Table.3. Intersecting sequences CDS
length of intersection | 3 | 6 | 7 | 10 | 13 | 15 | 16 | 18 | 19 | 21 | 22 | 30 | 34 | 72 | 88 |
---|---|---|---|---|---|---|---|---|---|---|---|---|---|---|---|
quantity | 15 | 4 | 18 | 2 | 5 | 2 | 3 | 2 | 1 | 1 | 2 | 1 | 1 | 1 | 1 |
The table contains data on the archaea genome as well as individual pages with calculations for each of the aspects presented in section 3.
1. Kevin Pfeifer, İpek Ergal, Martin Koller, Mirko Basen, Bernhard Schuster, Simon K.-M.R. Rittmann, Archaea Biotechnology, Research review paper, March–April 2021, 107668
2. Nelson, Chase W; "Dynamically evolving novel overlapping gene as a factor in the SARS-CoV-2 pandemic", National Library of Medicine, 1 October 2020
5. Bacteremia Due to Succinivibrio dextrinosolvens Report of a Case PAUL M. SOUTHERN, JR., M.D. Department of Pathology, The University of Texas Health Science Center at Dallas, Dallas, Texas 75235:
7. Nevers, Y., Glover, N.M., Dessimoz, C. et al.

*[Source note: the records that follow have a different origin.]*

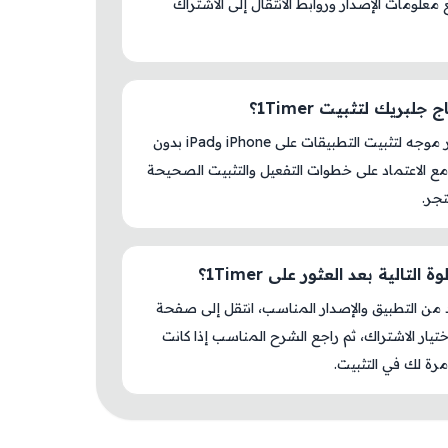
S مع معلومات الإصدار وروابط الانتقال إلى الاشتراك
جلبريك لتثبيت 1Timer؟
لا، المتجر موجه لتثبيت التطبيقات على iPhone وiPad بدون
ع الاعتماد على خطوات التفعيل والتثبيت الصحيحة
جر.
 التالية بعد العثور على 1Timer؟
د من التطبيق والإصدار المناسب، انتقل إلى صفحة
اختيار الاشتراك، ثم راجع الشرح المناسب إذا كانت
رة لك في التثبيت.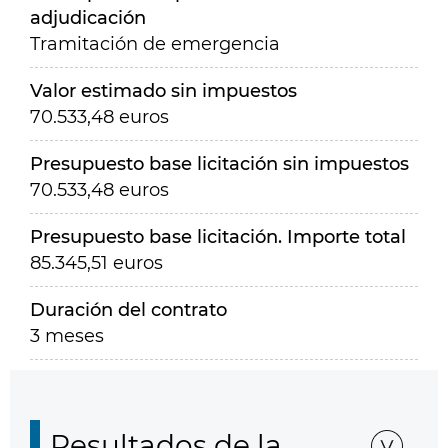
adjudicación
Tramitación de emergencia
Valor estimado sin impuestos
70.533,48 euros
Presupuesto base licitación sin impuestos
70.533,48 euros
Presupuesto base licitación. Importe total
85.345,51 euros
Duración del contrato
3 meses
Resultados de la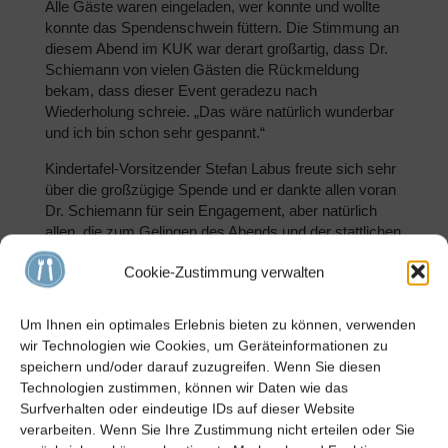
Alle Gäste waren eingeladen, wer konnte und wollte
konnte das Spendenschwein füttern. Die Stimmung an
diesem Abend im KUK war derart großartig, dass Dr.
Schiemann von vielen Gästen die Rückmeldung
bekam, dass dieser Event geradezu nach
Wiederholung schreie. „Das wäre natürlich wunderbar
und ich bin schon sehr gespannt.“
Kindertafel-Vorsitzender Stefan Labus freute sich sehr
über die großzügige Spende und er dankte allen voran
Dr. Schiemann für sein Engagement, aber natürlich
allen, die zum Gelingen des Abends und der stattlichen
Spendensumme beigetragen hätten. „Die Kindertafel
Cookie-Zustimmung verwalten
finanziert sich ausschließlich über Spenden, daher ist
alles sehr willkommen, was hilft, Kindern und
Menschen, die nicht auf der Sonnenseite des Lebens
Um Ihnen ein optimales Erlebnis bieten zu können, verwenden
zu stehen, zu helfen.“ Es sei wunderbar, mit welch
wir Technologien wie Cookies, um Geräteinformationen zu
tollen Ideen Menschen sich einsetzten, damit es
speichern und/oder darauf zuzugreifen. Wenn Sie diesen
anderen etwas besser gehe.
Technologien zustimmen, können wir Daten wie das
Surfverhalten oder eindeutige IDs auf dieser Website
Labus erläuterte abschließend die unterschiedlichen
verarbeiten. Wenn Sie Ihre Zustimmung nicht erteilen oder Sie
Projekte der Schweinfurter Kindertafel, zu denen nicht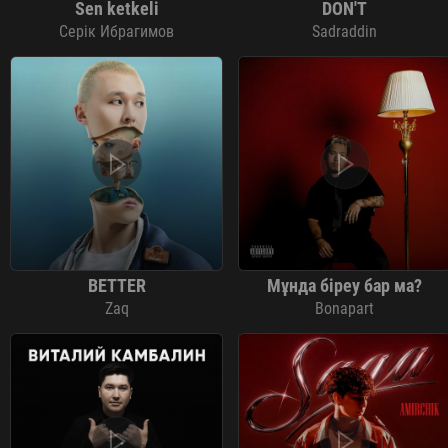
Sen ketkeli
DON'T
Серік Ибрагимов
Sadraddin
BETTER
Мұнда біреу бар ма?
Zaq
Bonapart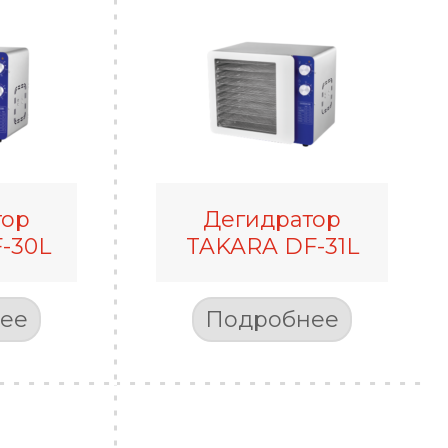
тор
Дегидратор
-30L
TAKARA DF-31L
ее
Подробнее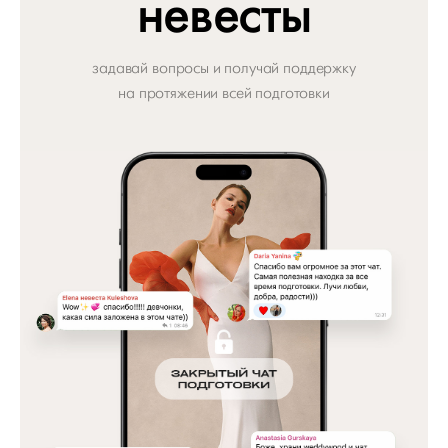
невесты
задавай вопросы и получай поддержку
на протяжении всей подготовки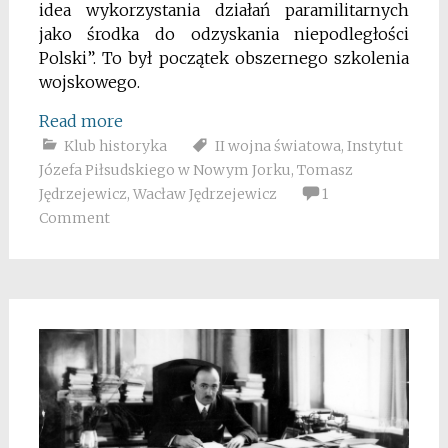
idea wykorzystania działań paramilitarnych
jako środka do odzyskania niepodległości
Polski”. To był początek obszernego szkolenia
wojskowego.
Read more
Klub historyka
II wojna światowa
,
Instytut
Józefa Piłsudskiego w Nowym Jorku
,
Tomasz
Jędrzejewicz
,
Wacław Jędrzejewicz
1
Comment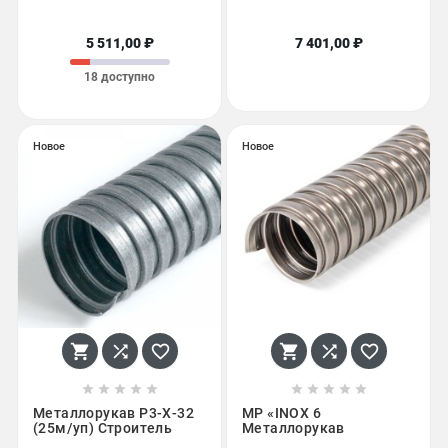
5 511,00 ₽
7 401,00 ₽
18 доступно
Новое
Новое
















Металлорукав Р3-Х-32
МР «INOX 6
(25м/уп) Строитель
Металлорукав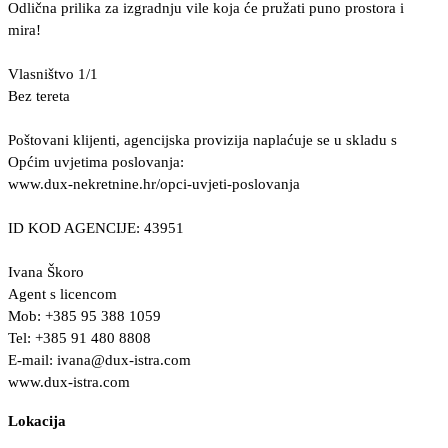
Odlična prilika za izgradnju vile koja će pružati puno prostora i
mira!
Vlasništvo 1/1
Bez tereta
Poštovani klijenti, agencijska provizija naplaćuje se u skladu s
Općim uvjetima poslovanja:
www.dux-nekretnine.hr/opci-uvjeti-poslovanja
ID KOD AGENCIJE: 43951
Ivana Škoro
Agent s licencom
Mob: +385 95 388 1059
Tel: +385 91 480 8808
E-mail:
ivana@dux-istra.com
www.dux-istra.com
Lokacija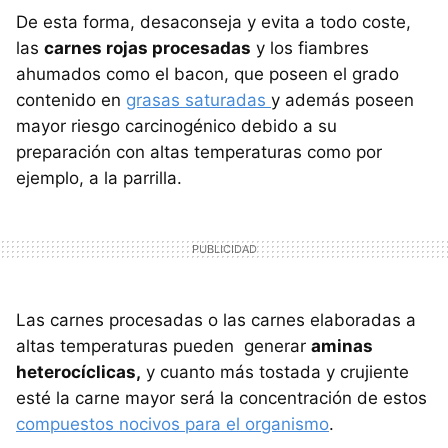
De esta forma, desaconseja y evita a todo coste,
las
carnes rojas procesadas
y los fiambres
ahumados como el bacon, que poseen el grado
contenido en
grasas saturadas
y además poseen
mayor riesgo carcinogénico debido a su
preparación con altas temperaturas como por
ejemplo, a la parrilla.
Las carnes procesadas o las carnes elaboradas a
altas temperaturas pueden generar
aminas
heterocíclicas,
y cuanto más tostada y crujiente
esté la carne mayor será la concentración de estos
compuestos nocivos para el organismo
.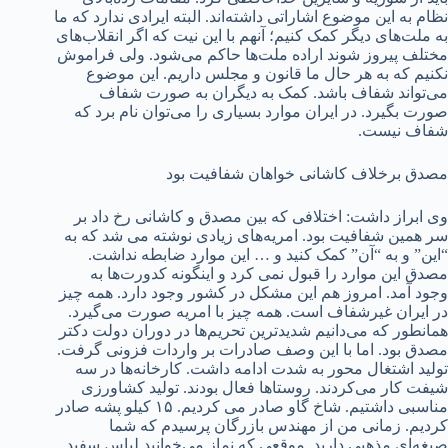
نظام به این موضوع اشاراتی داشته‌اند. البته ایرادی ندارد که ما
به ملت‌های دیگر کمک کنیم؛ آنهم با این نیت که اگر انقلاب‌های
مختلف پیروز شوند اراده ملت‌ها حاکم می‌شود. ولی فراموش
نکنیم که به هر حال ما قانون و مجلس داریم. این موضوع
می‌تواند شفاف باشد. کمک به دیگران به صورت شفاف
صورت بگیرد. در ایران موارد بسیاری را می‌توان نام برد که
شفاف نیست.
مصدق برخلاف کاشانی خواهان شفافیت بود
وی ابراز داشت: اختلافی که بین مصدق و کاشانی رخ داد بر
سر همین شفافیت بود. امریه‌های زیادی نوشته می شد که به
“این” و به “آن” کمک کنید و … این موارد ضابطه نداشت.
مصدق این موارد را قبول نمی کرد و اینگونه کدورت‌ها به
وجود آمد. امروز هم این مشکل در کشور وجود دارد. همه چیز
در ایران غیرشفاف است. همه چیز با امریه صورت می‌گیرد.
همانطور که می‌دانیم شدیدترین تحریم‌ها در دوران دولت دکتر
مصدق بود. اما با این وصف صادرات بر واردات فزونی گرفت.
تولید اشتغال محور به شدت ادامه داشت. کارخانه‌ها در سه
شیفت کار می‌کردند. روستاها فعال بودند. تولید کشاورزی
مناسبی داشتیم. شاخ گاو صادر می کردیم. ۱۵ کیلو پشه صادر
کردیم. زمانی من از مهندس بازرگان پرسیدم که شما
صبغه‌ای مذهبی دارید. موقعی که نماز می‌خوانید لباس سفید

Protein length distribution is remarkably uniform across the tree of life. Genome Biol 24, 135 (2023):
8. Korkmaz G, Holm M, Wiens T, Sanyal S. Comprehensive analysis of stop codon usage in bacteria and its correlation with release factor abundance. J Biol Chem. 2014 Oct 31;289(44):30334-30342. doi: 10.1074/jbc.M114.606632. Epub 2014 Sep 12. PMID: 25217634; PMCID: PMC4215218.
9. Belinky F, Rogozin IB, Koonin EV. Selection on start codons in prokaryotes and potential compensatory nucleotide substitutions. Sci Rep. 2017 Sep 29;7(1):12422.